At a time when many banks are fighting a spate of negative reports, Mercantile Bankshares Corp. bucked an industry trend yesterday by receiving high marks from a New York ratings agency.
Standard & Poor's Corp. said it affirmed its rating of A1-Plus -- the highest rating possible -- on the Baltimore-based company's commercial paper. As result, Mercantile remained the only top Maryland banking company to have S&P's highest rating.
Commercial paper is a type of unsecured corporate IOU used to raise cash by companies on a short-term basis.
"The affirmations reflect Mercantile Bankshares' excellent earnings record, strong capital levels, and its well-established trust operations,which lend support to the company's financial flexibility," S&P said.
But, like so many of its brethren in recent months, Mercantile could not escape altogether the specter of a real estate slump or its presence in the mid-Atlantic region. Lurking in the unusually positive report from S&P was the possibility that if the Maryland real estate market weakens further, a downward move in the ratings could come.
The parent of Mercantile-Safe Deposit and Trust Co. in Baltimore and 17 other community banks in Maryland, Mercantile is generally regarded as among the most quiet and conservative banking companies in the state.
With $4.3 billion in assets, it has steadfastly hung onto its traditional system.
Each community bank retains great autonomy with separate management and board of directors rather than consolidating into a widespread branch network.
There are no photos in the bank's glossy annual reports. Optimistic pronouncements of a bright future and rosy earnings typically are spurned in favor of dry reports on the company's finances and philosophy. Its customers are often thought of as silk-stocking Baltimoreans.
"We are pleased that Standard & Poor's reaffirms the high rating it previously accorded our commercial paper," said H. Furlong Baldwin, the company chairman and chief executive, in a prepared statement.
Though the good news might have been better, analysts welcomed the S&P analysis as further confirmation of their already favorable assessment of the bank.
"It's a great bank doing a great job," said Peter W. Tuz, a banking analyst with Howard, Weil Financial Corp. in New
Orleans. "It's just out there as such a unique institution in terms of quality and profitability, it's almost ungodly."
At the core of the bank's strong review lies the company's history of steadily increasing earnings. Mercantile earned $34.3 million, or $1.22 a share, during this year's first six months compared with income of $32.3 million, or $1.16 a share, for the first half of 1989.

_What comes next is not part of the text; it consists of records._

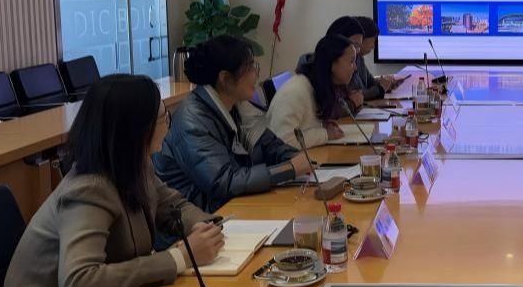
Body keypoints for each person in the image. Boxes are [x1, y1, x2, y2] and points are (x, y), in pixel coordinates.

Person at [0, 75, 223, 287]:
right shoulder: (88, 189)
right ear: (136, 130)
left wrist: (206, 228)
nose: (169, 123)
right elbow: (78, 283)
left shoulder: (136, 165)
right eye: (163, 117)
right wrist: (180, 258)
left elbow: (173, 206)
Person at [153, 35, 313, 212]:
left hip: (231, 205)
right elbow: (223, 182)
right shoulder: (192, 120)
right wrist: (288, 169)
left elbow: (268, 144)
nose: (256, 74)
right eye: (250, 68)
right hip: (201, 216)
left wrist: (294, 157)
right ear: (225, 79)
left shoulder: (236, 104)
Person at [268, 35, 359, 149]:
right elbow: (282, 141)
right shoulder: (296, 91)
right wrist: (325, 134)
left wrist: (322, 125)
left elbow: (304, 126)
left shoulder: (318, 87)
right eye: (351, 61)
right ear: (332, 63)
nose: (355, 68)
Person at [352, 16, 399, 101]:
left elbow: (370, 83)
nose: (373, 46)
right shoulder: (348, 61)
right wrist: (381, 88)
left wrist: (386, 84)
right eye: (373, 40)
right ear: (361, 38)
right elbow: (358, 95)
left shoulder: (359, 58)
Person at [326, 16, 367, 110]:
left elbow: (357, 92)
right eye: (355, 45)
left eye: (359, 46)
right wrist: (352, 104)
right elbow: (326, 111)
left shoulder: (351, 63)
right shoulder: (317, 72)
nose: (357, 51)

"Earnings have been great," said Sheila D. Davis, the analyst who prepared the S&P report.
"Even if you go back over 10 years, it's been very steady and they've been well over 1 percent in its return on assets. It's been a great track record."
Ms. Davis also cited the company's highly profitable trust department, which provides an array of financial services to individuals and companies.

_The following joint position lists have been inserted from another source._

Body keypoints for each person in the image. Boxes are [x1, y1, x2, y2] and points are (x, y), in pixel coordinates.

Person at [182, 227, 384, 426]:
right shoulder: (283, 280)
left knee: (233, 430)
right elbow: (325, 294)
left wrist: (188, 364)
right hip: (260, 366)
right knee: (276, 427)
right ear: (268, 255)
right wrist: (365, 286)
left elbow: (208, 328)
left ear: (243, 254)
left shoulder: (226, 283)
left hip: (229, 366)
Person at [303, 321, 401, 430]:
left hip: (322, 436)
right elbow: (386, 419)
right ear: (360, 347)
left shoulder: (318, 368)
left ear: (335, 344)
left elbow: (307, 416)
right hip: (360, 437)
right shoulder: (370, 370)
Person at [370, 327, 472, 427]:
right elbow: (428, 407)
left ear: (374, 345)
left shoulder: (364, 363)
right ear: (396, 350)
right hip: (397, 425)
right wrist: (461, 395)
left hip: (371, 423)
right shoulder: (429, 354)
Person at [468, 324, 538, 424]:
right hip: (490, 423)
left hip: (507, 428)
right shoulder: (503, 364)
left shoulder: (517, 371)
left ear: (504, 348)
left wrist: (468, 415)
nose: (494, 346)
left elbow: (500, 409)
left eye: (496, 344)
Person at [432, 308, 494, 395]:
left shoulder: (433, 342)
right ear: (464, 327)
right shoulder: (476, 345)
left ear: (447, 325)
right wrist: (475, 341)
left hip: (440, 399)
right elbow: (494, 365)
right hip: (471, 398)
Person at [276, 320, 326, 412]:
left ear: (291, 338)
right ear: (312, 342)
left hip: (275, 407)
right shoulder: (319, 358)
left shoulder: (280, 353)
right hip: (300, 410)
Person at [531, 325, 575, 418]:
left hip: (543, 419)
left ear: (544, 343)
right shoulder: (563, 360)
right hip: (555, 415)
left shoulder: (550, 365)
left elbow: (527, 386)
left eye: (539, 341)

As a result, Mr. Tuz said Mercantile was one of only two or three banks out of the 30 or 40 he tracks that is trading above its book value of $15.97 a share. Mercantile closed yesterday down 25 cents at $16.50 a share on the New York Stock Exchange.
The generally positive S&P report came amid a sharp decline in the fortunes of the banking industry that has led the ratings agency to downgrade at least 36 bank holding companies in the last six months, some more than once, while upgrading only four.
Ratings such as those from S&Pare regarded as an important guide to a corporation's financial health. The ratings also help determine what level interest rate a company must offer to attract investors to buy its commercial paper and other securities.
The commercial paper at MNC Financial Inc. was rated A2, First Maryland Bancorp was rated A1, Signet Banking Corp. was rated A2, C&S/Sovran was rated A1, and Baltimore Bancorp had not requested a rating, according to Ms. Davis.
S&P also said it had retained the double-A-minus/A1-plus rating on the certificates of deposit at Mercantile-Safe Deposit & Trust Co., the company's largest banking unit. Under S&P's rating system, the rating meant that Mercantile's CDs of a year or more were assigned the AA- rating and those CDs with a maturity of less than a year have the A1-plus rating.
The ratings agency, however, blamed a "high concentration" of the company's loan portfolio in commercial real estate and construction loans for the revision of its long-term outlook for Mercantile "to negative from stable."
With $3.1 billion in total loans outstanding, the company had about $302 million, or 9.7 percent, in real estate construction, which most analysts said they considered about average. Mercantile's non-performing loans were an unusually meager 0.73 percent of total loans at the end of the second quarter.
Kyle Prechtl Legg, a banking analyst at Alex. Brown Inc. in Baltimore, blamed the negative side of the S&P report on the region's fortunes as a whole rather than anything particularly troublesome at Mercantile.